Old-school Surprise

Sydney Morning Herald

Saturday July 26, 2008

Steve Manfredi smanfredi@smh.com.au

It's a mystery how this versatile vegie ever went out of style.

This week: Turnips

ALONG with medlars, I associate the turnip with the Middle Ages. I blame Shakespeare for the former and Blackadder for the latter. Or, more precisely, his manservant Baldrick, whose obsession with turnips ranges from his "thingy", which is shaped like a turnip, to his recipe for "Turnip Surprise" - the surprise being there's nothing in it except turnip. Blackadder dryly notes that "Turnip Surprise" is, in fact, simply a turnip.

Earlier, the Milanese monk Bonvesin de la Riva, author of De Magnalibus Mediolani (The Marvels of Milan), published in 1288, wrote that the turnips grown on the Milanese Plain and harvested in winter were sweetest and that both rich and poor alike sought them out.

The same can be said of our winter turnips, though they tend to be a little out of fashion on most menus and decidedly "old school". But fashion is no reason to ignore this delicious and versatile vegetable.

The easiest way to prepare them is to boil or steam them. If they're large, peel them and cut into wedges or one-centimetre thick half-moons. If they're small, the size of a golfball or less, then halve them or just keep them whole. Don't overcook.

Use the point-of-a-knife test - if it goes in with little resistance, it's cooked. Drain and toss them with plenty of butter or extra virgin olive oil, some chopped parsley, salt and pepper.

One step up in terms of effort is to mash. Again steam or boil, then work in butter and seasoning.
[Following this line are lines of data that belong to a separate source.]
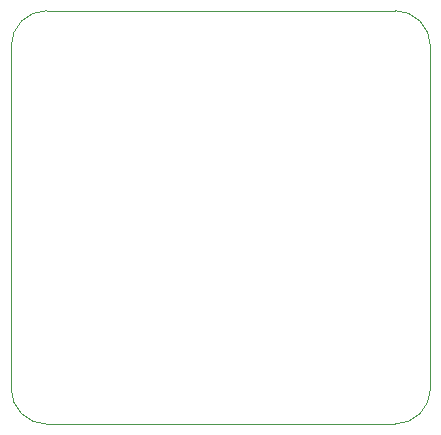
<source format=gm1>
G04 #@! TF.GenerationSoftware,KiCad,Pcbnew,(6.0.7)*
G04 #@! TF.CreationDate,2022-10-27T11:54:23+02:00*
G04 #@! TF.ProjectId,sensorNode,73656e73-6f72-44e6-9f64-652e6b696361,rev?*
G04 #@! TF.SameCoordinates,Original*
G04 #@! TF.FileFunction,Profile,NP*
%FSLAX46Y46*%
G04 Gerber Fmt 4.6, Leading zero omitted, Abs format (unit mm)*
G04 Created by KiCad (PCBNEW (6.0.7)) date 2022-10-27 11:54:23*
%MOMM*%
%LPD*%
G01*
G04 APERTURE LIST*
G04 #@! TA.AperFunction,Profile*
%ADD10C,0.100000*%
G04 #@! TD*
G04 APERTURE END LIST*
D10*
X242500000Y-125000000D02*
G75*
G03*
X245500000Y-122000000I0J3000000D01*
G01*
X210000000Y-122000000D02*
G75*
G03*
X213000000Y-125000000I3000000J0D01*
G01*
X242500000Y-90000000D02*
X213000000Y-90000000D01*
X210000000Y-93000000D02*
X210000000Y-122000000D01*
X213000000Y-125000000D02*
X242500000Y-125000000D01*
X245500000Y-93000000D02*
G75*
G03*
X242500000Y-90000000I-3000000J0D01*
G01*
X245500000Y-122000000D02*
X245500000Y-93000000D01*
X213000000Y-90000000D02*
G75*
G03*
X210000000Y-93000000I0J-3000000D01*
G01*
M02*

</source>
Best of all is braising because it is slow and the turnips take in flavour. Braise with veal or beef shin, rabbit legs, pork or lamb shoulder, duck legs or any other succulent meat.

Turnip and fennel flan

400g white turnips

400g fennel, trimmed weight

1 small onion, peeled and

thinly sliced

3 tbsp mascarpone

120g egg whites

2 tbsp rosemary, finely chopped

Salt and pepper, to taste

40g butter

100ml extra virgin olive oil

8 baby turnips, very thinly

sliced into rounds

2 tomatoes, seeded and diced

6 tbsp chives, finely sliced

Peel the 400g of turnips and slice into 1/2 cm thick rounds. Trim outer leaves from fennel and cut into 1/2 cm slices. Bring a pot of salted water to the boil and plunge in turnips, fennel and onion for 3-4 minutes until tender. Drain, cool a little and roughly chop, then mix with mascarpone. Beat egg whites and rosemary together lightly with a fork and mix with turnips, fennel and onion. Season well with salt and pepper. Butter six 12cm diameter ramekins and fill with mixture to a depth of 2cm. Bake in a preheated 160C oven for 10 minutes. Meanwhile, heat olive oil in a frypan and fry baby turnip slices on both sides until golden. Drain on absorbent paper. Serve flans with turnip slices on top as well as diced tomato and finish with chopped chives.

Serves 6

Turnips and sausages

3 tbsp extra virgin olive oil

500g turnips, peeled and diced

300g good pork sausages, cut

into 3-4cm pieces

150ml dry white wine

Handful flat-leaf parsley,

roughly chopped

Salt and pepper, to taste

Heat olive oil in a casserole and lightly fry turnips and sausages for 2 minutes, moving around constantly, until golden. Add wine and stir until totally evaporated. At this point turnips should be cooked but, if not, add a little water and evaporate. Add parsley, season lightly with salt and pepper, and stir well.